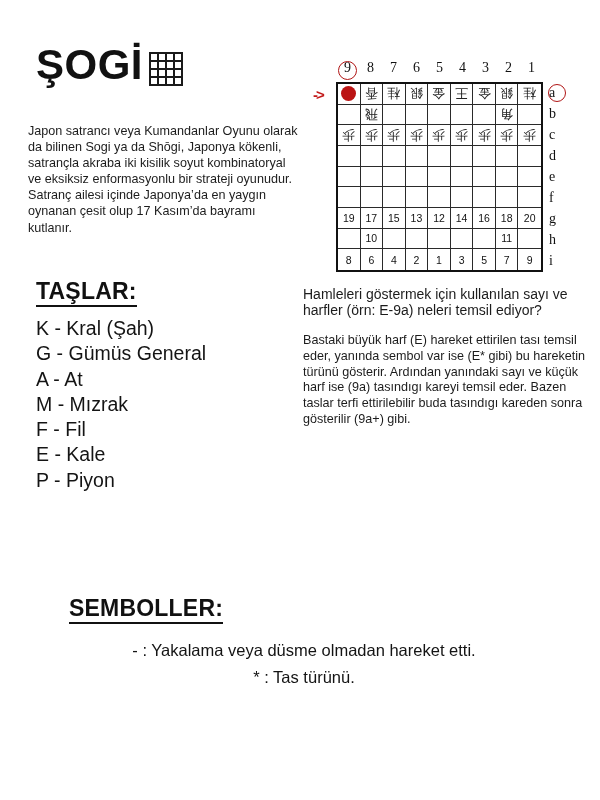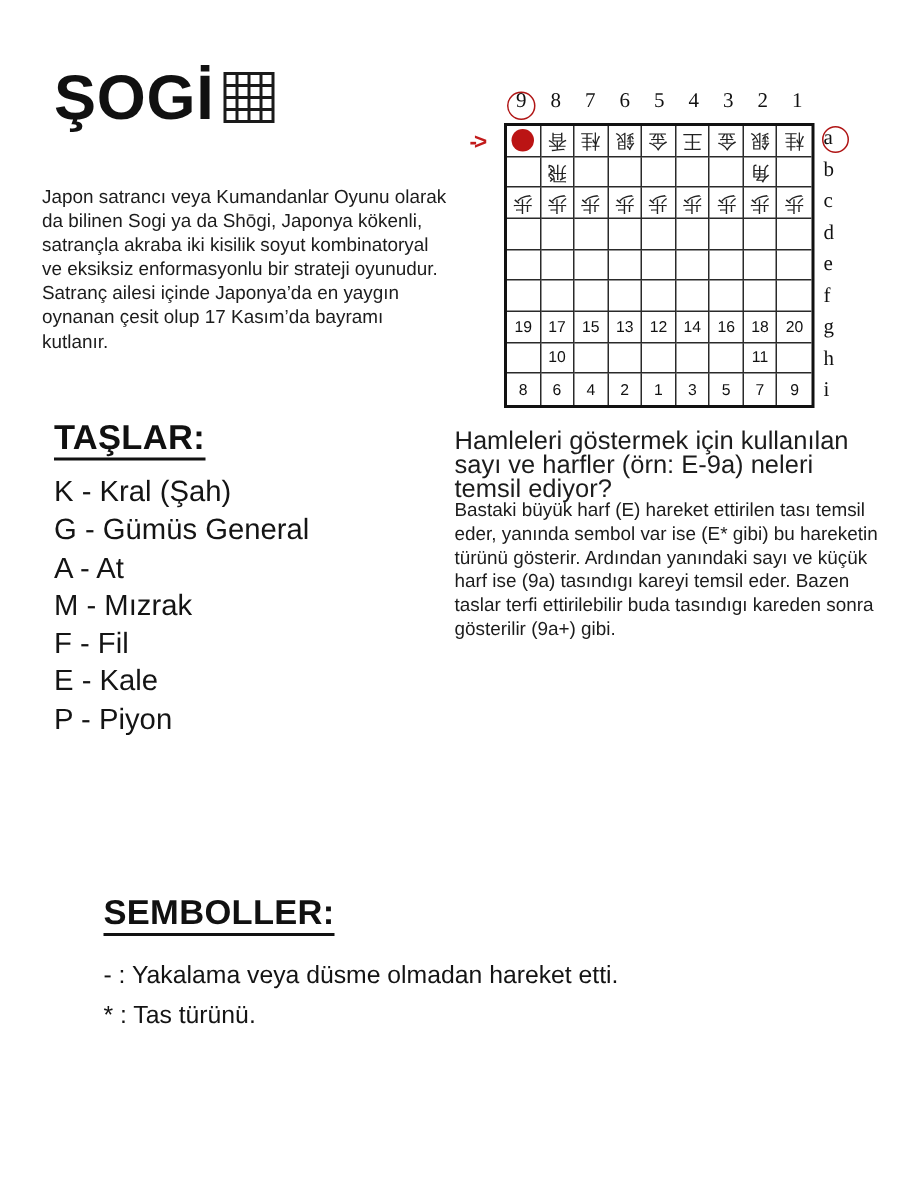--- a/index.html
+++ b/index.html
@@ -22,7 +22,7 @@
     left: 36px;
     top: 44px;
     display: flex;
-    align-items: flex-start;
+    align-items: flex-end;
     gap: 6px;
   }
   #title-text {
****
> [Written task] In the entries above, count the lines that include "flex" and write nothing but that number.

> [Exercise answer] 3